The revered image of a tree is the stand alone; the individual, an icon of strength and durability. But these characteristics are not a given thing, each tree adapts to its environment and changes over time to alter its physical disposition in respect of necessity. In relation to wind, wounding, and environmental change. As such a tree is an example of what patience for change can bring.

To succeed Tree Inspection cannot just provide an understanding of the tree as an isolated entity; consideration must be given to the situation and environment in which the tree has developed. Trees adapt to their surroundings.

Before a tree inspection commences, a site history should be established. Reviewing the types and levels of change within the trees local environment will guide observations.

Changes may include; the removal of individual trees within a stand. Changes in drainage, or wind exposure, will dramatically effect remaining members of the group. By altering drainage and irrigation relationships and changing the dynamics of wind resistance, newly exposed trees face different physical and physiological stresses.

An individual tree inspection begins at ground level. Here; tree species, soil quality,rooting conditions, soil level, irrigation and drainage characteristics can be determined. The level of soil compaction may be tested to evaluate the aeration capacity of the soil. Compact soils can cause problems by restricting the trees ability to discharge the gasses produced as part of the growth cycle. Continual heavy foot traffic and the heavy equipment used in construction can cause compacted soils.

A soil test may be made to assess the fertility of the soil. Testing establishes the presence and degree of vital nutrients and the acid balance of the soil. An imbalance of nutrients, overly acidic, or alkaline soil can cause poor vitality and expose the tree to disease. In certain situations a soil moisture may also be necessary to assess the availability of water to the root system.The presence of fungal fruiting bodies, mushrooms, can indicate decay. Certain decay fungi may destroy support tissues and leave conductive tissues unharmed. The tree appears healthy and continues to grow until the decay outpaces the new growth, or the trees ability to compartmentalize or 'wall off' decay. Other species of fungus act quickly and destroy the flexibility of wood leaving the tree prone to wind snap. The type of decay and its effect on the stability of the wood depends on the species of fungus involved. The strength loss due to decay may be measured. A root crown examination may be necessary if root decay is suspected. By removing the soil at the base of the tree the location, health and condition of the absorbing and support roots can be evaluated.In the primary examination of the root crown and trunk a mallet is used to test for loose bark. Bark lifting can indicate dead or hollow areas and give signs of the presence of decay in the root crown zone and at the base of the trunk. The mallet may be used to "sound" for decay but this has limited reliability in some species. If decay is suspected the tree will be tested using the Resistograph Further testing devices are described in Decay and Defect Detection.

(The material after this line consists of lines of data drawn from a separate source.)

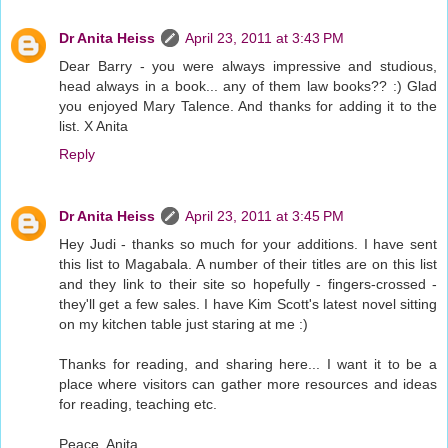
Dr Anita Heiss
April 23, 2011 at 3:43 PM
Dear Barry - you were always impressive and studious,
head always in a book... any of them law books?? :) Glad
you enjoyed Mary Talence. And thanks for adding it to the
list. X Anita
Reply
Dr Anita Heiss
April 23, 2011 at 3:45 PM
Hey Judi - thanks so much for your additions. I have sent
this list to Magabala. A number of their titles are on this list
and they link to their site so hopefully - fingers-crossed -
they'll get a few sales. I have Kim Scott's latest novel sitting
on my kitchen table just staring at me :)
Thanks for reading, and sharing here... I want it to be a
place where visitors can gather more resources and ideas
for reading, teaching etc.
Peace, Anita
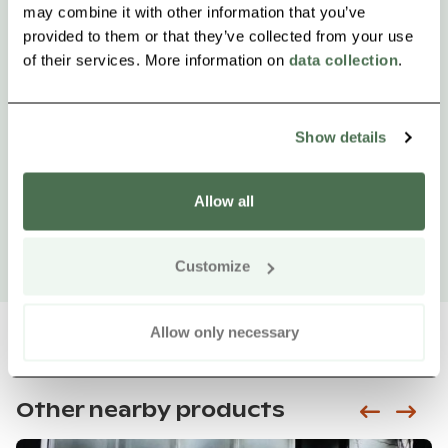
may combine it with other information that you’ve
provided to them or that they’ve collected from your use
of their services. More information on
data collection
.
Show details
Allow all
Customize
Allow only necessary
Other nearby products
Siirry e
Sii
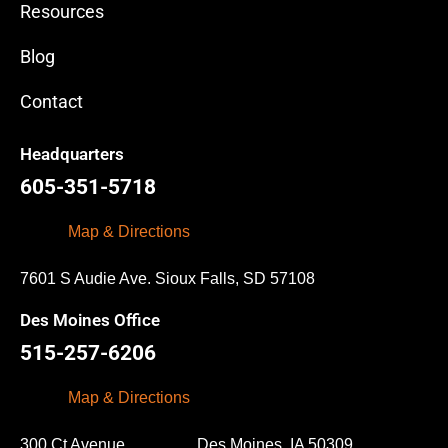
Resources
Blog
Contact
Headquarters
605-351-5718
Map & Directions
7601 S Audie Ave. Sioux Falls, SD 57108
Des Moines Office
515-257-6206
Map & Directions
300 Ct Avenue Des Moines, IA 50309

The inspection continues with above ground observation of the tree if necessary, climbing into the canopy of the tree. An assessment is made of leaf color and size. Trunk, branch, and twig color, size and condition, are also assessed. Crown density, past and current growth are combined with an evaluation of the growth habit. Changes in growth rate may indicate prior disease or injury. Previous treatments such as pruning, or cabling are observed. Any growth defects are noted, along with: weak limbs, discolored or missing bark, cavities in branches or trunks and the presence of disease, insects and other stress indications. Trees produce adaptive growth to compensate for the stress related to growth and injury. The shape and formation of limbs and trunks can show the ability of the tree to compensate for weakness or indicate internal problems that may lead to failure. The interpretation of these changes in form is part of a growing body of knowledge pioneered in Europe. The knowledge is not new but the application is: Dr. Claus Mattheck of the Karlsruhe Institute and colleagues, have developed a system of structural evaluation based on the bio-engineering principals. The examination of trees using these principals is incorporated in V.T.A. Visual Tree Assessement.

The V.T.A. method and the background information can be found in the Body Language of Trees Claus Mattheck.